Before and after images:
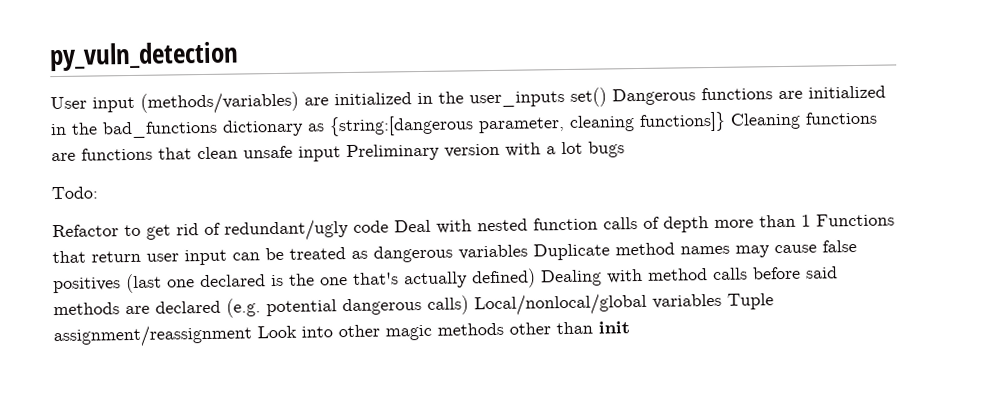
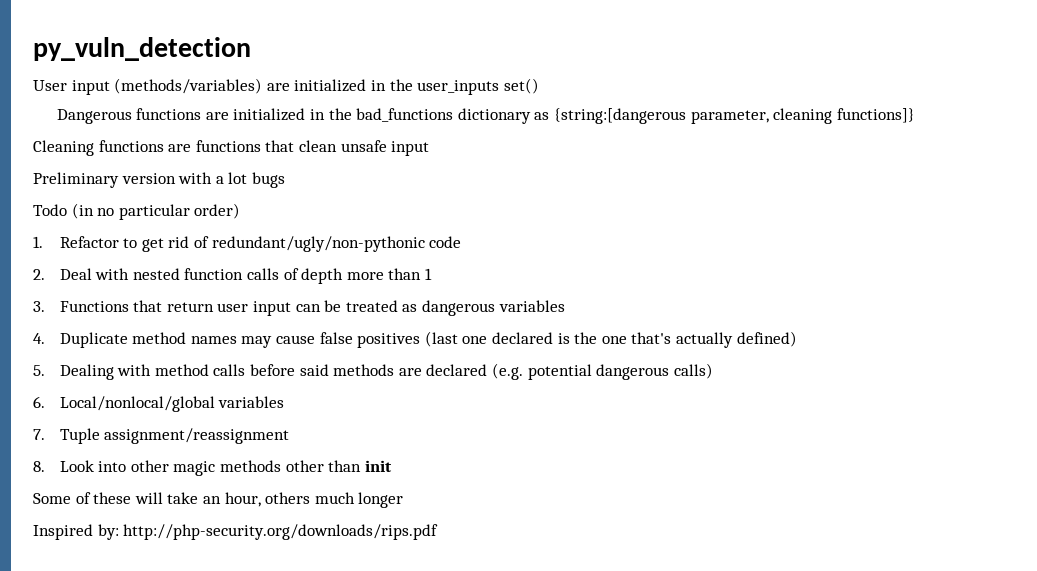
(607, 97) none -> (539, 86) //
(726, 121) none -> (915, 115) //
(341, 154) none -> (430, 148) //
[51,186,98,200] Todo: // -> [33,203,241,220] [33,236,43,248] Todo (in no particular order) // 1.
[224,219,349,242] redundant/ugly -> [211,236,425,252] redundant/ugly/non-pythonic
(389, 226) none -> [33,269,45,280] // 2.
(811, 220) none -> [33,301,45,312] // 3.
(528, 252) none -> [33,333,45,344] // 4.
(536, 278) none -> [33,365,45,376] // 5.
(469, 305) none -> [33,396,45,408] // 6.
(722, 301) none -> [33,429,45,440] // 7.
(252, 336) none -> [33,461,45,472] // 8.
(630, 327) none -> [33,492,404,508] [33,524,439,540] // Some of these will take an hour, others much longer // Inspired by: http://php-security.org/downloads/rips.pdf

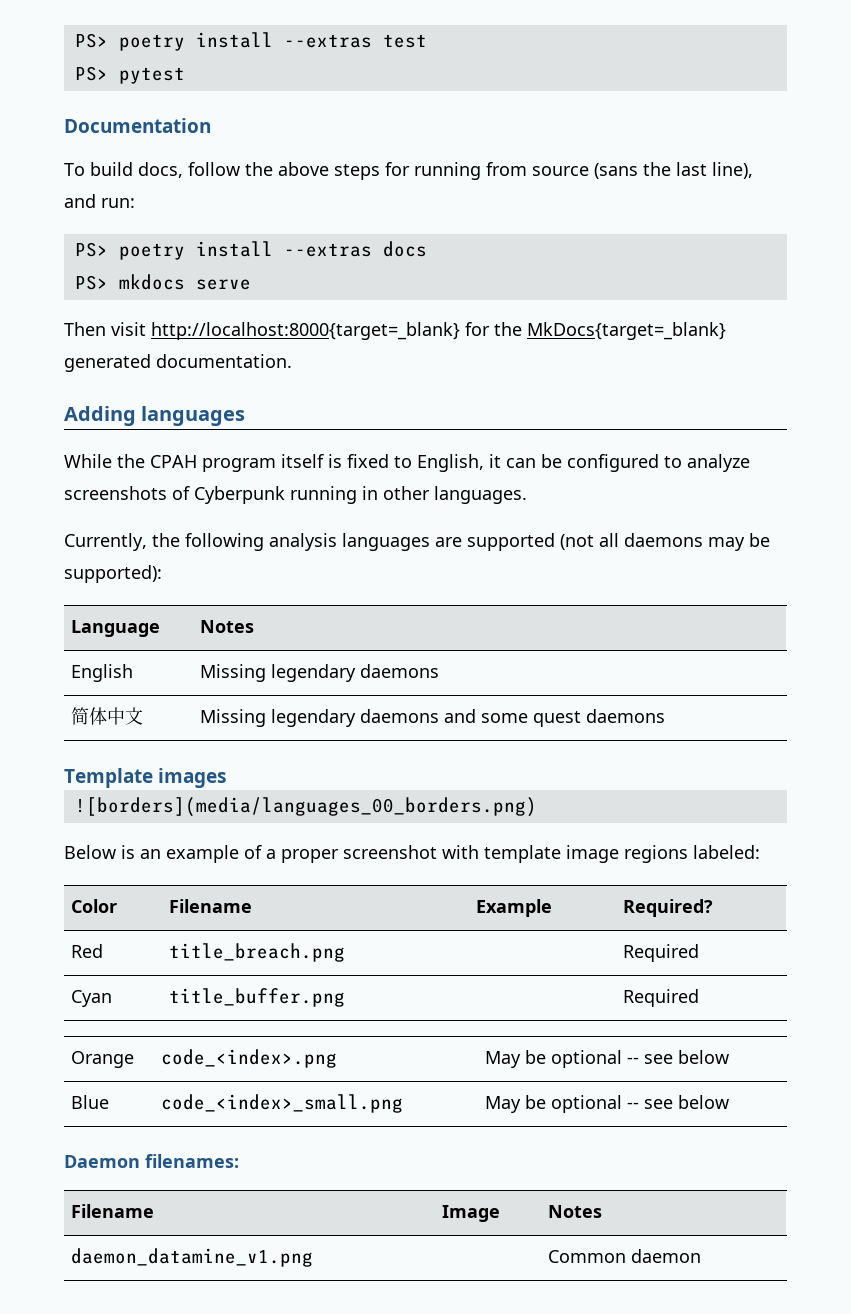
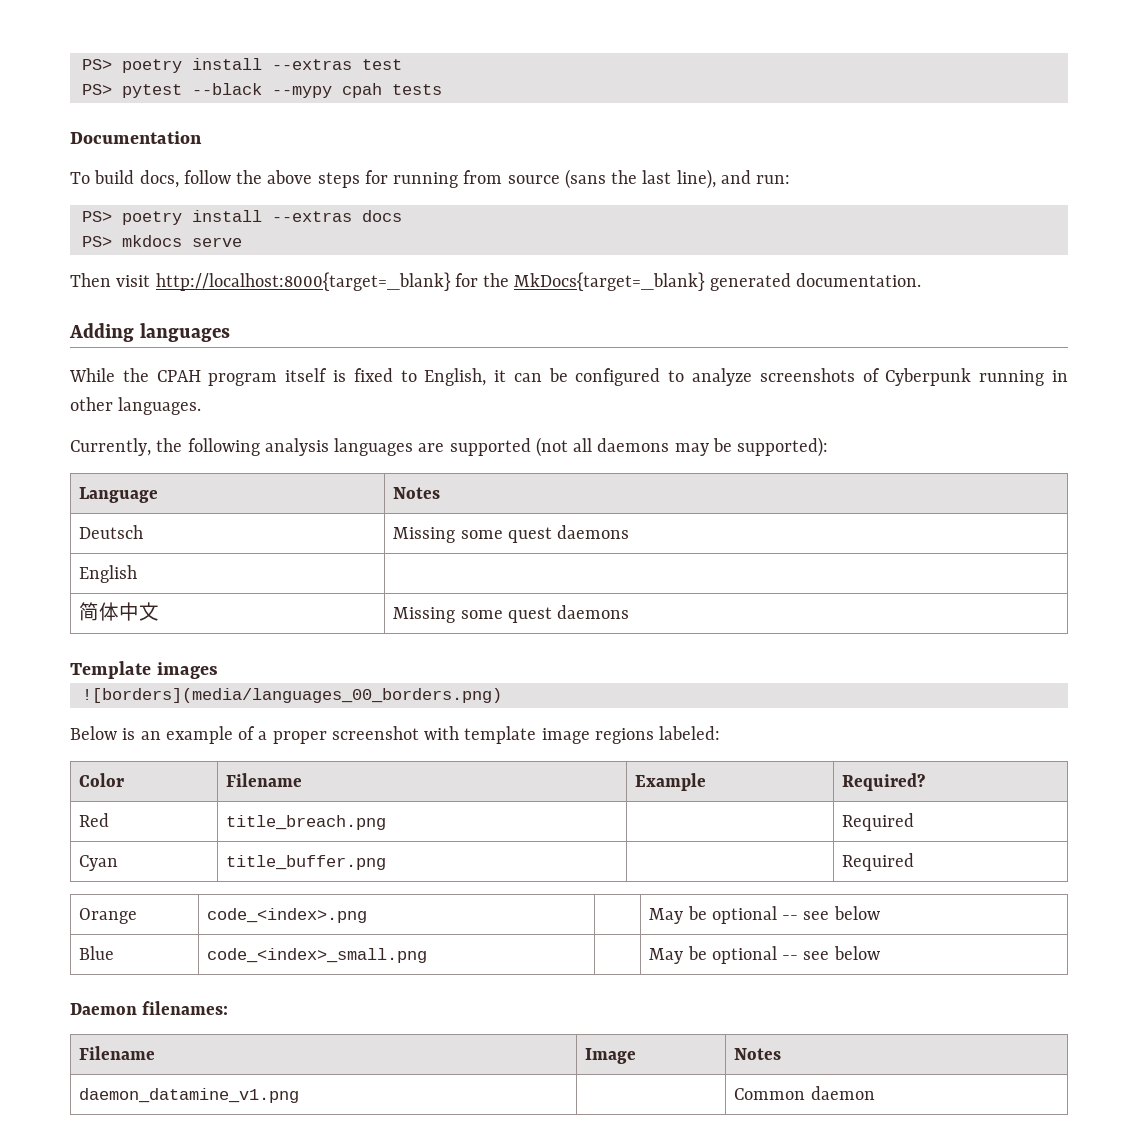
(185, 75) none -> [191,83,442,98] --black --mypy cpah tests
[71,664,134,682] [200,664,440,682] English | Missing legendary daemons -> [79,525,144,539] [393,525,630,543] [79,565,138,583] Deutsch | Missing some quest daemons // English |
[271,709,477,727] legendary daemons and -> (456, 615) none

* [What you need to do] From the records above, transcribe without alteration every line from the one with "[224,219,349,242] redundant/ugly ->" to the one with "(722, 301) none -> [33,429,45,440] // 7.", inclusive.

* [Finished task]
[224,219,349,242] redundant/ugly -> [211,236,425,252] redundant/ugly/non-pythonic
(389, 226) none -> [33,269,45,280] // 2.
(811, 220) none -> [33,301,45,312] // 3.
(528, 252) none -> [33,333,45,344] // 4.
(536, 278) none -> [33,365,45,376] // 5.
(469, 305) none -> [33,396,45,408] // 6.
(722, 301) none -> [33,429,45,440] // 7.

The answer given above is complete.